§ **SHORT TASK**: Turn the lines of the records below into a numbered list, covering only the span between the line holding "scientific name: Epidendrum ibaguense" and the line holding "family: Acanthaceae", inclusive. Leave out any blank lines.

§ **GIVEN DATA**:
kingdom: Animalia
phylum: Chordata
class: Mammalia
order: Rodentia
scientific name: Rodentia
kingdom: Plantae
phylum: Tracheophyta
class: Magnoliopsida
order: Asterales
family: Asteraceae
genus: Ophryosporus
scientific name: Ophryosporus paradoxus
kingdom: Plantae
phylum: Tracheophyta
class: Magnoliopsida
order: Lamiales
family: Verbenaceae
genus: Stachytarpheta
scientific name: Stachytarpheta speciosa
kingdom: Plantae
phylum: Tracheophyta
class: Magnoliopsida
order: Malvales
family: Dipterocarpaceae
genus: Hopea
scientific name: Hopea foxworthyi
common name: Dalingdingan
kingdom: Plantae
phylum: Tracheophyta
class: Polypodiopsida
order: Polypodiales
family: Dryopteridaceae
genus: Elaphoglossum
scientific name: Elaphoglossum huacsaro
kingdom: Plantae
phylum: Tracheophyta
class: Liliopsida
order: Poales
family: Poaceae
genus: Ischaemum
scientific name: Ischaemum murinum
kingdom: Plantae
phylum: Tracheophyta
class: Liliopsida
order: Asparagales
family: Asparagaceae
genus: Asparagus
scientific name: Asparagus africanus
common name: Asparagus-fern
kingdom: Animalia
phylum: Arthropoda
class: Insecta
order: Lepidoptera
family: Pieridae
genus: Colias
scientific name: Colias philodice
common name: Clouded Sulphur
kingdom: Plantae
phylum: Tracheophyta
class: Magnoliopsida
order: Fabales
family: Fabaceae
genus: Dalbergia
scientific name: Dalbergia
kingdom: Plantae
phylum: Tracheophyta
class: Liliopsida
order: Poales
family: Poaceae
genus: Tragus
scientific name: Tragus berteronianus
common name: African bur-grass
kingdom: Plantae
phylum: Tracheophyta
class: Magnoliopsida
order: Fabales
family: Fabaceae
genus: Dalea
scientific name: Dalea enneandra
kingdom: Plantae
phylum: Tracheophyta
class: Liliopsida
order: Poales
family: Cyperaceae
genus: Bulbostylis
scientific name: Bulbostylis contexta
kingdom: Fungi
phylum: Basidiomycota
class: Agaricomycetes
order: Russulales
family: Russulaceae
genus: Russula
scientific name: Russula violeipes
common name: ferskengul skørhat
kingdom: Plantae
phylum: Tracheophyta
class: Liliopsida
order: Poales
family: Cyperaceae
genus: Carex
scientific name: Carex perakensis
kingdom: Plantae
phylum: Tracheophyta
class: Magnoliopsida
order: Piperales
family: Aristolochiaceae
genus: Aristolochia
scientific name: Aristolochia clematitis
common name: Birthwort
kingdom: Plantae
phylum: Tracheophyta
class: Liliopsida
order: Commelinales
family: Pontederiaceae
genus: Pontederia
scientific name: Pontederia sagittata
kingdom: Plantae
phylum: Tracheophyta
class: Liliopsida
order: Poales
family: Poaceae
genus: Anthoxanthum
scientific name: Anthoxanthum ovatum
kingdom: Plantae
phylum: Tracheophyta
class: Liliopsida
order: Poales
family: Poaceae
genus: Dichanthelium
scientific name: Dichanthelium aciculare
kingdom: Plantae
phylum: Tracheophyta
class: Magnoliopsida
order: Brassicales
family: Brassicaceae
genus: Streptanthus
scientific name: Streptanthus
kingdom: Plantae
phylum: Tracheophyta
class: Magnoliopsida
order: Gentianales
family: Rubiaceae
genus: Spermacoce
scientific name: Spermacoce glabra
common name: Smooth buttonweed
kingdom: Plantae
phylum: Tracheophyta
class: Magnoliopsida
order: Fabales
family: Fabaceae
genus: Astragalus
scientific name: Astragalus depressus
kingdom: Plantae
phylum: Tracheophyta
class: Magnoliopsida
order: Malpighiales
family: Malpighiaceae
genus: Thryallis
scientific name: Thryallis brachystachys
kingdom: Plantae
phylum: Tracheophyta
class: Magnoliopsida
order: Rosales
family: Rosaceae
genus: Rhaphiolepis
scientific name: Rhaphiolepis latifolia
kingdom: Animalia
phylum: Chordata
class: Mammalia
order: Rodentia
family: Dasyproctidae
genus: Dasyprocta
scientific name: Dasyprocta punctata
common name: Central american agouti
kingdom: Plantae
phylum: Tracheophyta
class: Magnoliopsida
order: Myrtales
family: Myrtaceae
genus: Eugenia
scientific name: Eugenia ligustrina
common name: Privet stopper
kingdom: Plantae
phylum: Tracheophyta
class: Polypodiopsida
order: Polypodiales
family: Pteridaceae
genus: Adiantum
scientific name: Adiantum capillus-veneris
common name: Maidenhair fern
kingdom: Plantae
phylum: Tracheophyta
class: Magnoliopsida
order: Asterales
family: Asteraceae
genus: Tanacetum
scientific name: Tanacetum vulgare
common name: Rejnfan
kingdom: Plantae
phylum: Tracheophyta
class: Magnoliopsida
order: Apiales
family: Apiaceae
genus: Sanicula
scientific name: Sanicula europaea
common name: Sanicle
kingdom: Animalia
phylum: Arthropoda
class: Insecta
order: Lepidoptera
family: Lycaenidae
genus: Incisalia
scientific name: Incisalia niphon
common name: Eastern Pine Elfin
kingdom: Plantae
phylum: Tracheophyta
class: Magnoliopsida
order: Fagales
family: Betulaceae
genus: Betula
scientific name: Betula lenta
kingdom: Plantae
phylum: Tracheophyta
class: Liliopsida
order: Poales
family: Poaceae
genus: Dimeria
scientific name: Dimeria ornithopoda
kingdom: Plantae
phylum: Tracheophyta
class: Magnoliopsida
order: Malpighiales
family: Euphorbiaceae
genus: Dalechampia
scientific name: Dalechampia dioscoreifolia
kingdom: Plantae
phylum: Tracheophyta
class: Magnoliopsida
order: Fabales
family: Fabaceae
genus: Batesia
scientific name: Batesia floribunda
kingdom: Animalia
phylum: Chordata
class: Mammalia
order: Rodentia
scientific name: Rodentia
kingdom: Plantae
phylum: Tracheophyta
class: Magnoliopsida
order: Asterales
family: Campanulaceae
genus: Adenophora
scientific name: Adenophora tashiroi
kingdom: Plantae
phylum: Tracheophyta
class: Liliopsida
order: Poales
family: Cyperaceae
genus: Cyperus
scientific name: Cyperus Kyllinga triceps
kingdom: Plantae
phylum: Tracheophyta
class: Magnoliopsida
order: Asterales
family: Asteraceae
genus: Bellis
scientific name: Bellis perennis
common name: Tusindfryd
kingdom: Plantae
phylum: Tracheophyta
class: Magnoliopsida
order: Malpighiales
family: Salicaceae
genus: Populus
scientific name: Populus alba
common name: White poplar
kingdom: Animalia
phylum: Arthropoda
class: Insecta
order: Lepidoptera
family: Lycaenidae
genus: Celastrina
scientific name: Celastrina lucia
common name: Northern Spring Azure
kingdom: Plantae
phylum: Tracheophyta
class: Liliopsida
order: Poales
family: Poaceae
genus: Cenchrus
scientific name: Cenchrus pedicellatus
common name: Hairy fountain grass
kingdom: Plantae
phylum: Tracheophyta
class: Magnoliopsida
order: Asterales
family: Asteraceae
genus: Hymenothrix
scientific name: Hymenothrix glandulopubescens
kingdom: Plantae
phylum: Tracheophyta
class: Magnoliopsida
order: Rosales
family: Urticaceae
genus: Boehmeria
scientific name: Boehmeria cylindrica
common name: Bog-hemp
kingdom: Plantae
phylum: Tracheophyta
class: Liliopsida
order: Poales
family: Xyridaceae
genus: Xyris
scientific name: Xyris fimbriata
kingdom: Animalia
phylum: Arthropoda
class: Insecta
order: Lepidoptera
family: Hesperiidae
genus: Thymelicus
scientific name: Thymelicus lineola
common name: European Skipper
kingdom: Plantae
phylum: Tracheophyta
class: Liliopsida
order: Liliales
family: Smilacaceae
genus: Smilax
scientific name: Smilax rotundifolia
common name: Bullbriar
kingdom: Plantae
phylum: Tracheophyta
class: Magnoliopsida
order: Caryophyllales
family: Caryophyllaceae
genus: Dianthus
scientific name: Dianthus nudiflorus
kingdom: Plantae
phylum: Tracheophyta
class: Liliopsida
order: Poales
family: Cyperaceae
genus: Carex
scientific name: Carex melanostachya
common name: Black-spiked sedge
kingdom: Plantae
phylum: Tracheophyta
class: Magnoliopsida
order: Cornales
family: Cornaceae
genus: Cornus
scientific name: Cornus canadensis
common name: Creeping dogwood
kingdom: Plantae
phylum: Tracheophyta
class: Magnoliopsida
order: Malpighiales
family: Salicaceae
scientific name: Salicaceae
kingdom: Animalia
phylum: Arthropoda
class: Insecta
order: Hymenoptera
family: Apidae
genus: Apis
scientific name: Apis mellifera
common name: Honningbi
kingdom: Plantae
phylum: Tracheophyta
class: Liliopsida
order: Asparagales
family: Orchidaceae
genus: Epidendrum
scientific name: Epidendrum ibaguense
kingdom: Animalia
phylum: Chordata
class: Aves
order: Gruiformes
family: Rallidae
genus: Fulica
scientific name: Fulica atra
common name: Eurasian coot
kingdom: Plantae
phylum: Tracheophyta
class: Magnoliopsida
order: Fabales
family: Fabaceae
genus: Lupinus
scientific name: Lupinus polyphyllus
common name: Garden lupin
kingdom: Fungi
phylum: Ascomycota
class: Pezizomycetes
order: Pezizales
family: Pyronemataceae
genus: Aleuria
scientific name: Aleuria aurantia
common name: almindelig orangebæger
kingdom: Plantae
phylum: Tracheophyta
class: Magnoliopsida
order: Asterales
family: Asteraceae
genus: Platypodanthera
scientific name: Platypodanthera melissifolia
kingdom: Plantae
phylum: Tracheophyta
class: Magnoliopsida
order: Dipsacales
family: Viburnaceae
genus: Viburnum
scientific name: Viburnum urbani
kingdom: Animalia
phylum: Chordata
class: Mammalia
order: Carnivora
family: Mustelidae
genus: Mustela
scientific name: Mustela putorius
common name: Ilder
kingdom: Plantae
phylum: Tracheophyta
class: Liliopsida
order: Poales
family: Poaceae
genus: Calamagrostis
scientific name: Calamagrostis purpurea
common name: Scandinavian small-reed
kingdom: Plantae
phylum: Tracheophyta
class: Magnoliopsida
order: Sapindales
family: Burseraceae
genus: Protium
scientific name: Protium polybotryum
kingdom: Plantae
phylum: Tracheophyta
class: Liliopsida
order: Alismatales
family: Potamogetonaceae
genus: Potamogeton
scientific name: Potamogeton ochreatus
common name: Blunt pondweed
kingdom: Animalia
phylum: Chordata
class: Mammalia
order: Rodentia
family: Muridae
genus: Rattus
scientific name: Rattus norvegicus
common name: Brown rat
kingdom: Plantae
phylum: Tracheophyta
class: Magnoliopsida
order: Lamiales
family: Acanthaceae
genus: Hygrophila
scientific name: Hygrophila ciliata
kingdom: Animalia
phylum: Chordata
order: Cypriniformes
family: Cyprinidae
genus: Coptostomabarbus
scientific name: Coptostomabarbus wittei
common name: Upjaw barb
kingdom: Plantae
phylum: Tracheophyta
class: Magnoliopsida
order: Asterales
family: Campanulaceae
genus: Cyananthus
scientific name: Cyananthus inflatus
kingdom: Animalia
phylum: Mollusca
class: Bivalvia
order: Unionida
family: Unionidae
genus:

§ **TASK ANSWER**:
1. scientific name: Epidendrum ibaguense
2. kingdom: Animalia
3. phylum: Chordata
4. class: Aves
5. order: Gruiformes
6. family: Rallidae
7. genus: Fulica
8. scientific name: Fulica atra
9. common name: Eurasian coot
10. kingdom: Plantae
11. phylum: Tracheophyta
12. class: Magnoliopsida
13. order: Fabales
14. family: Fabaceae
15. genus: Lupinus
16. scientific name: Lupinus polyphyllus
17. common name: Garden lupin
18. kingdom: Fungi
19. phylum: Ascomycota
20. class: Pezizomycetes
21. order: Pezizales
22. family: Pyronemataceae
23. genus: Aleuria
24. scientific name: Aleuria aurantia
25. common name: almindelig orangebæger
26. kingdom: Plantae
27. phylum: Tracheophyta
28. class: Magnoliopsida
29. order: Asterales
30. family: Asteraceae
31. genus: Platypodanthera
32. scientific name: Platypodanthera melissifolia
33. kingdom: Plantae
34. phylum: Tracheophyta
35. class: Magnoliopsida
36. order: Dipsacales
37. family: Viburnaceae
38. genus: Viburnum
39. scientific name: Viburnum urbani
40. kingdom: Animalia
41. phylum: Chordata
42. class: Mammalia
43. order: Carnivora
44. family: Mustelidae
45. genus: Mustela
46. scientific name: Mustela putorius
47. common name: Ilder
48. kingdom: Plantae
49. phylum: Tracheophyta
50. class: Liliopsida
51. order: Poales
52. family: Poaceae
53. genus: Calamagrostis
54. scientific name: Calamagrostis purpurea
55. common name: Scandinavian small-reed
56. kingdom: Plantae
57. phylum: Tracheophyta
58. class: Magnoliopsida
59. order: Sapindales
60. family: Burseraceae
61. genus: Protium
62. scientific name: Protium polybotryum
63. kingdom: Plantae
64. phylum: Tracheophyta
65. class: Liliopsida
66. order: Alismatales
67. family: Potamogetonaceae
68. genus: Potamogeton
69. scientific name: Potamogeton ochreatus
70. common name: Blunt pondweed
71. kingdom: Animalia
72. phylum: Chordata
73. class: Mammalia
74. order: Rodentia
75. family: Muridae
76. genus: Rattus
77. scientific name: Rattus norvegicus
78. common name: Brown rat
79. kingdom: Plantae
80. phylum: Tracheophyta
81. class: Magnoliopsida
82. order: Lamiales
83. family: Acanthaceae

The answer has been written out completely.